** Teks Ditampilkan **
= = = = =

I.
PENDAHULUAN
·
Hukum
Acara adalah kumpulan ketentuan-ketentuan dengan tujuan memberikan pedoman
dalam usaha mencari kebenaran dan keadilan bila terjadi perkosaan atas suatu
ketentuan hukum dalam hukum materiil yang berarti memberikan kepada hukum dalam
hukum acara suatu hunbungan yang mengabdi kepada hukum materiil.
·
Hukum
Acara Perdata adalah Hukum Perdata Formil, yaitu kaidah hukum yang menentukan
dan mengatur cara bagaimana hak-hak dan kewajiban-kewajiban perdata sebagimana
yang diatur dalam hukum perdata materil (Retnowulan Sutantio dan Iskandar
Oeriepkartaprawira, hal 1).

= = = = =

Baris dari sebuah kumpulan data

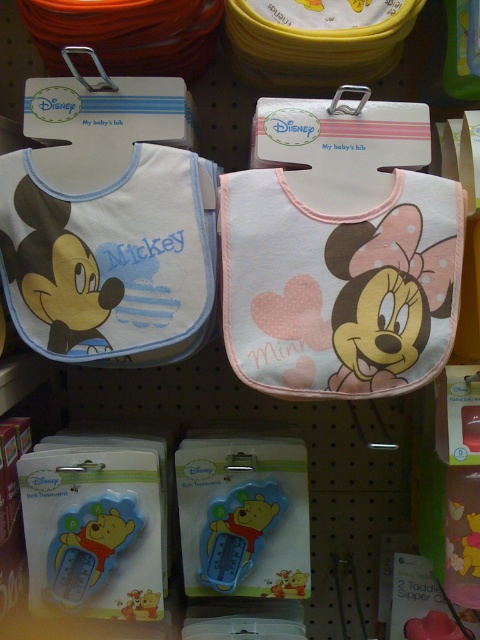
Question: Estimate the real-world distances between objects in this image. Which object is closer to the pastel pink fabric minnie mouse bib at center?

Choices:
 (A) matte white bib at center
 (B) blue rubber thermometer at lower left

Answer: (A)

Question: Which of the following is the closest to the observer?

Choices:
 (A) blue rubber thermometer at center
 (B) blue rubber thermometer at lower left
 (C) matte white bib at center
 (D) pastel pink fabric minnie mouse bib at center

Answer: (D)

Question: Can you confirm if blue rubber thermometer at lower left is positioned below blue rubber thermometer at center?

Choices:
 (A) no
 (B) yes

Answer: (B)

Question: Does blue rubber thermometer at lower left have a smaller size compared to blue rubber thermometer at center?

Choices:
 (A) yes
 (B) no

Answer: (B)

Question: Is matte white bib at center positioned at the back of blue rubber thermometer at center?

Choices:
 (A) yes
 (B) no

Answer: (B)

Question: Among these points, which one is farthest from the camera?

Choices:
 (A) click(x=264, y=524)
 (B) click(x=100, y=506)
 (C) click(x=105, y=346)

Answer: (A)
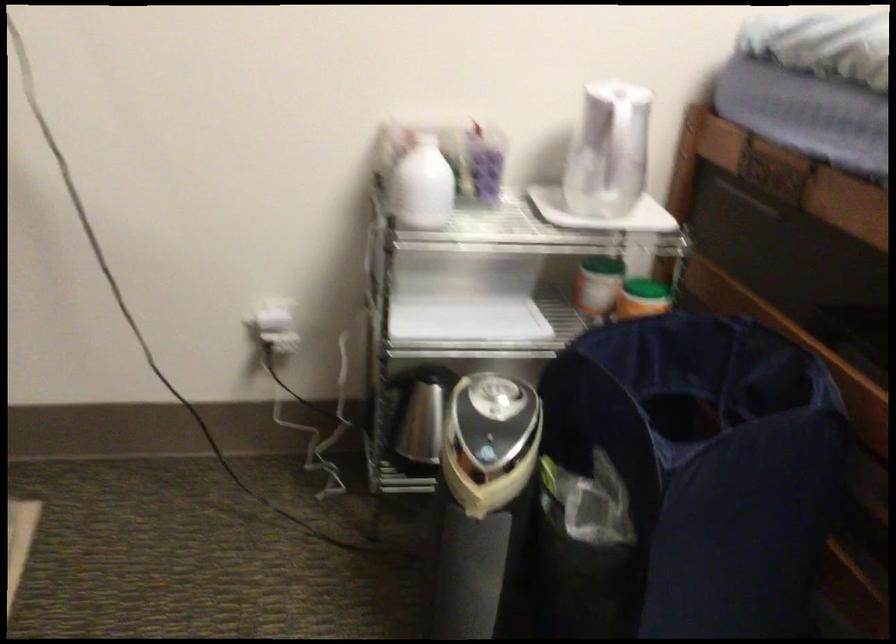
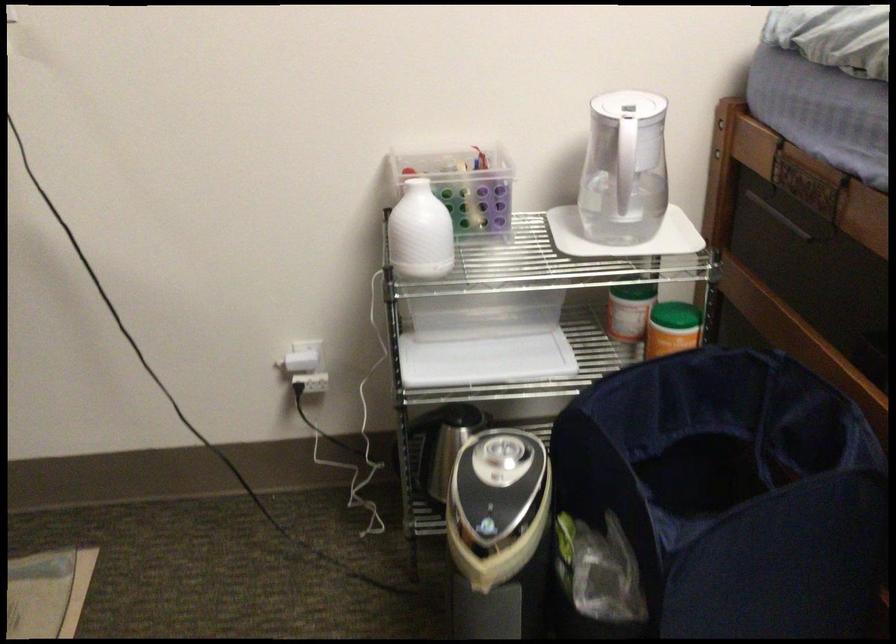
Find the pixel in the second image that matches point 606,301 in the first image.

(635, 325)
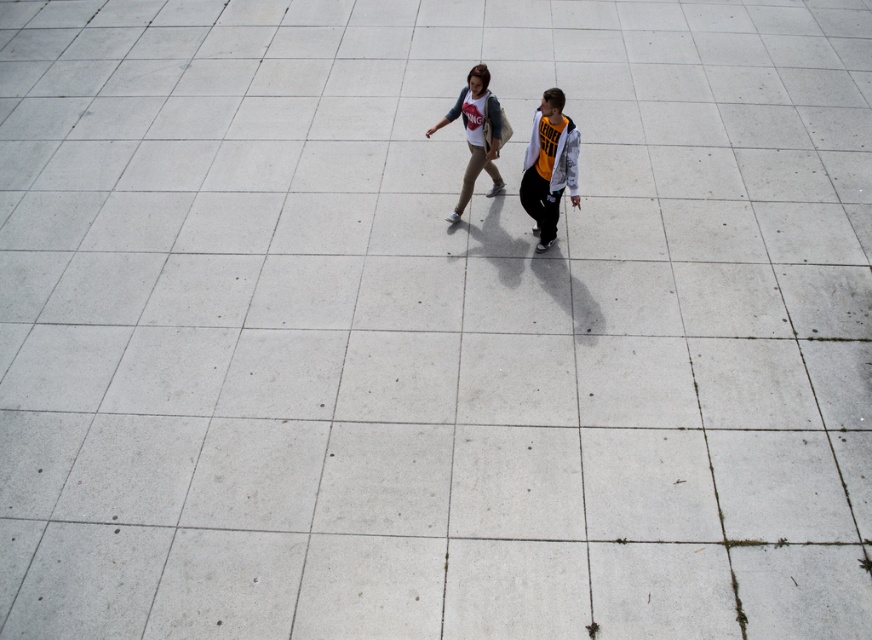
You are a photographer standing behind the two people in the image. You want to take a photo that includes both the orange jersey at center and the matte white shirt at center. Which person should you focus on first if you want to ensure both are in frame?

You should focus on the matte white shirt at center first because it is taller than the orange jersey at center, so positioning the camera to include its height will naturally include the shorter orange jersey at center as well.

You are standing at the origin of a coordinate system placed at the bottom left corner of the image. You see a point marked at coordinates (549, 164). What object is located at that point?

The point at coordinates (549, 164) corresponds to the orange jersey at center.

You are a photographer trying to capture both the orange jersey at center and the matte white shirt at center in a single frame. Based on their sizes in the image, which one should you focus on first to ensure both are clearly visible?

Since the orange jersey at center occupies less space than the matte white shirt at center, you should focus on the orange jersey at center first to ensure it is in clear focus while the larger matte white shirt at center will naturally be more in the frame.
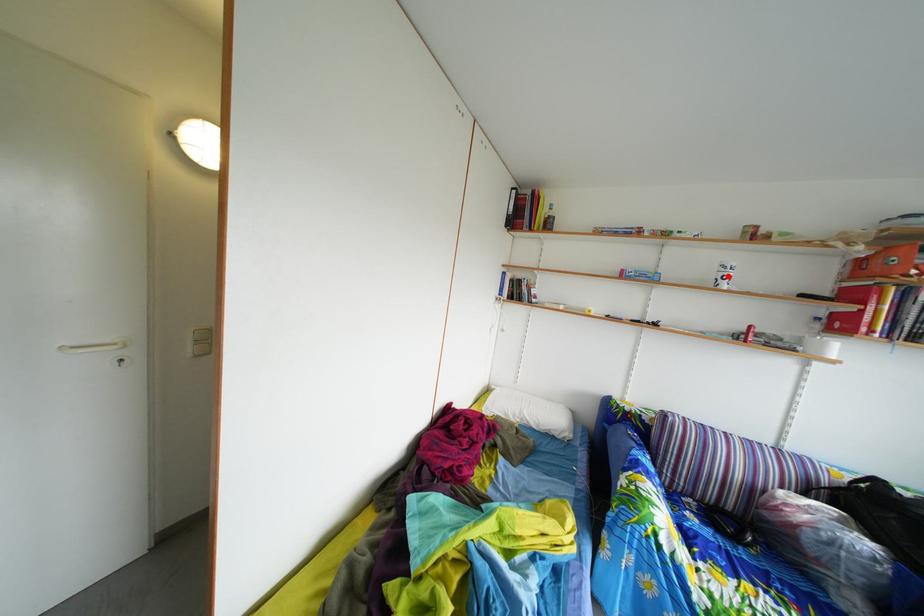
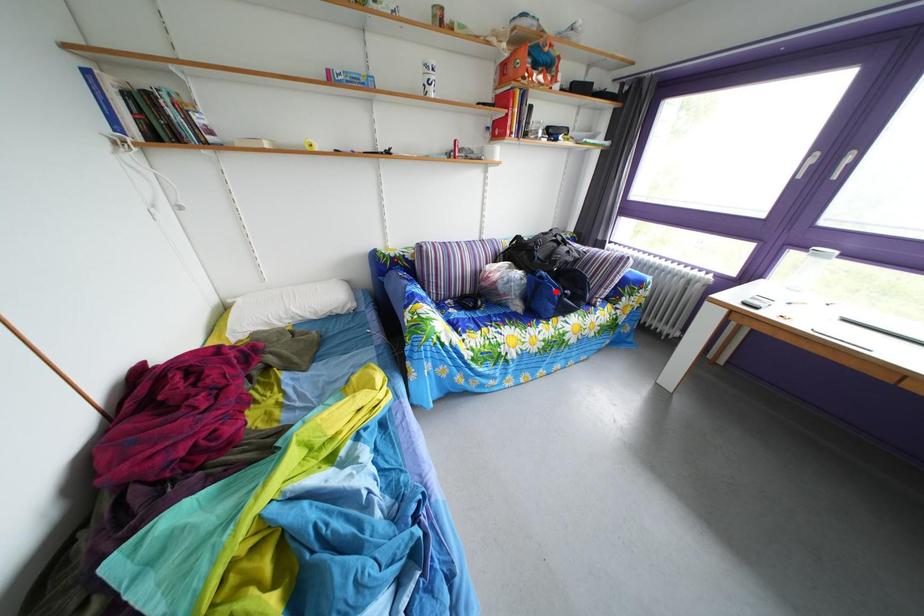
I am providing you with two images of the same scene from different viewpoints. A red point is marked on the first image and another point is marked on the second image. Are the points marked in image1 and image2 representing the same 3D position?

No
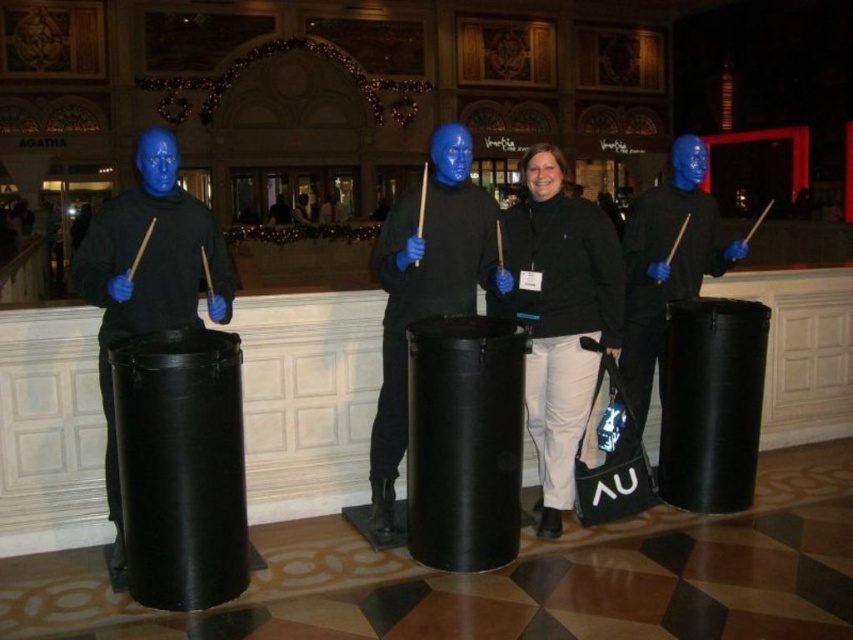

= = = = =

** Tugas 1 **
Salin tanpa perubahan bagian teks tentang hukum acara yang dibuka oleh kata-kata yang memuat "PENDAHULUAN" dan ditutup dengan "Oeriepkartaprawira, hal 1).".
** Tugas 2 **
Tuliskan setiap baris data yang memuat kata "from", dengan membedakan huruf besar dan huruf kecil.
Teks dan baris-baris data di atas adalah dua bahan yang berdiri sendiri.

** Jawaban Akhir 1 **
PENDAHULUAN
·
Hukum
Acara adalah kumpulan ketentuan-ketentuan dengan tujuan memberikan pedoman
dalam usaha mencari kebenaran dan keadilan bila terjadi perkosaan atas suatu
ketentuan hukum dalam hukum materiil yang berarti memberikan kepada hukum dalam
hukum acara suatu hunbungan yang mengabdi kepada hukum materiil.
·
Hukum
Acara Perdata adalah Hukum Perdata Formil, yaitu kaidah hukum yang menentukan
dan mengatur cara bagaimana hak-hak dan kewajiban-kewajiban perdata sebagimana
yang diatur dalam hukum perdata materil (Retnowulan Sutantio dan Iskandar
Oeriepkartaprawira, hal 1).

** Jawaban Akhir 2 **
Question: Among these points, which one is farthest from the camera?
I am providing you with two images of the same scene from different viewpoints. A red point is marked on the first image and another point is marked on the second image. Are the points marked in image1 and image2 representing the same 3D position?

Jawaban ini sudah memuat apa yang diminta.